My doctor did not make me feel any better about this either. While discussing what possibly caused this little episode, I also discussed with my doctor the incredible thirst I experienced while at the holiday party. After a few questions and answers, he started to think this may be the beginning of renal disease – getting up frequently throughout the night to run to the bathroom and the thirst. These are also consistent with diabetes but, since my blood glucose is within normal ranges, it can also be consistent with renal failure. Stick a fork in me!
Well, it’s over and now I know.
Today, since my worse fears have been confirmed, I am redesigning this blog to include a site on lupus information. It will serve as a kind of clearing house for me and others who are dealing with lupus or have friends or loved ones with this disease.
At the same time, knowing what I know, I can again refocus my attentions on issues close to my heart and so, Pica 12, has been redesigned as well. It was beginning to look a little too dark and I need to stay away from dark.
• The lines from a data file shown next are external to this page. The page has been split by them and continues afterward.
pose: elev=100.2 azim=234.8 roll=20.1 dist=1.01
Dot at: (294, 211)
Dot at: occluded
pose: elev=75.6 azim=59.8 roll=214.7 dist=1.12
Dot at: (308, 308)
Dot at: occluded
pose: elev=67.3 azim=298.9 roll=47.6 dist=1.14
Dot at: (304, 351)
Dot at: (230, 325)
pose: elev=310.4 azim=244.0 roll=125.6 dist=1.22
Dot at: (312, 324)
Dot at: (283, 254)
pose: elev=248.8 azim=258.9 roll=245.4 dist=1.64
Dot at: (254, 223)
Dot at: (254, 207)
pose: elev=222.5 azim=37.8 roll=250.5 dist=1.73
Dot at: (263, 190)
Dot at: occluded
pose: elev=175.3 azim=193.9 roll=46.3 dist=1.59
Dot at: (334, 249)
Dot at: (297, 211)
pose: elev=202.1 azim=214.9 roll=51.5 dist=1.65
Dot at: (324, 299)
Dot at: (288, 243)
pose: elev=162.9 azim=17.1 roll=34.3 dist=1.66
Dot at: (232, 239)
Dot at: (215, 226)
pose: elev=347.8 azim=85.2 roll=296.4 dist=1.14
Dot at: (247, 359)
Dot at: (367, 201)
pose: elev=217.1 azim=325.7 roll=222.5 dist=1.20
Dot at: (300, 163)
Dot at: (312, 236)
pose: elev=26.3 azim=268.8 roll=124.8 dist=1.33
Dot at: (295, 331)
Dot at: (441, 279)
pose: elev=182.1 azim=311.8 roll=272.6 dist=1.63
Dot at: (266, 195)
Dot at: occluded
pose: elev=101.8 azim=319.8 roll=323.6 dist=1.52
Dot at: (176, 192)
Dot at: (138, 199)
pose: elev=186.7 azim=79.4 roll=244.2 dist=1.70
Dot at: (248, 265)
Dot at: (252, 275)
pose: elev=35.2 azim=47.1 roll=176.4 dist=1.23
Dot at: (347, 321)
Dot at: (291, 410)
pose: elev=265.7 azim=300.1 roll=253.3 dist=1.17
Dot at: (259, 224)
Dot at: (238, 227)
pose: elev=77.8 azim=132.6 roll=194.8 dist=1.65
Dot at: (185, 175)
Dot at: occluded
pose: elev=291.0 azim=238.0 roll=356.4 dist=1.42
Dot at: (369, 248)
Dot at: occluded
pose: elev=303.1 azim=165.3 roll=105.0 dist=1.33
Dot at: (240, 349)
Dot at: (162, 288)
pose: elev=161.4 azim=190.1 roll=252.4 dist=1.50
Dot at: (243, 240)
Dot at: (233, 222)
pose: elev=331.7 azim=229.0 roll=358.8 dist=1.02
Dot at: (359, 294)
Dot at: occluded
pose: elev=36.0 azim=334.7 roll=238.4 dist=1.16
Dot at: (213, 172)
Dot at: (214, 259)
Unfortunately, the new meds have already started taking a toll on my stomach. I hate feeling nauseous, oh how I hate it, but the Cellcept is what I am now taking – instead of cytoxan thank God – to overcome the nephritis I am currently experiencing. Great, cytoxan relieved me of some hair and the Cellcept will probably relieve me of my stomach contents.
Too, and of course, I am now back on prednisone. A friend told me I will probably be taking this God awful stuff for the remainder of my life, a maintenance dose she said, maybe something between 1 and 5 mgs. Great, let me start looking at the BBD fashions.
I am also back on BP meds – blood pressure – the kidneys get hot, the blood pressure goes up, the blood pressure goes up, the kidneys get hot.
I will concede I ain’t no spring chicken and I’ve had problems throughout life. I’ve gotten over them, yes they were bad, and like I’ve always done, I’ve made lemonade. Life handed me a bowl full of lemons and I have learned to make the best lemonade. I will learn to love that *(#*)%_#*()&&!! Renal diet in spite of myself and will move on, as usual.
Comments
Damn!
I'm praying for you, Angela. By the way, sometimes two tablespoons of plain yogurt before a meal can help with nausea.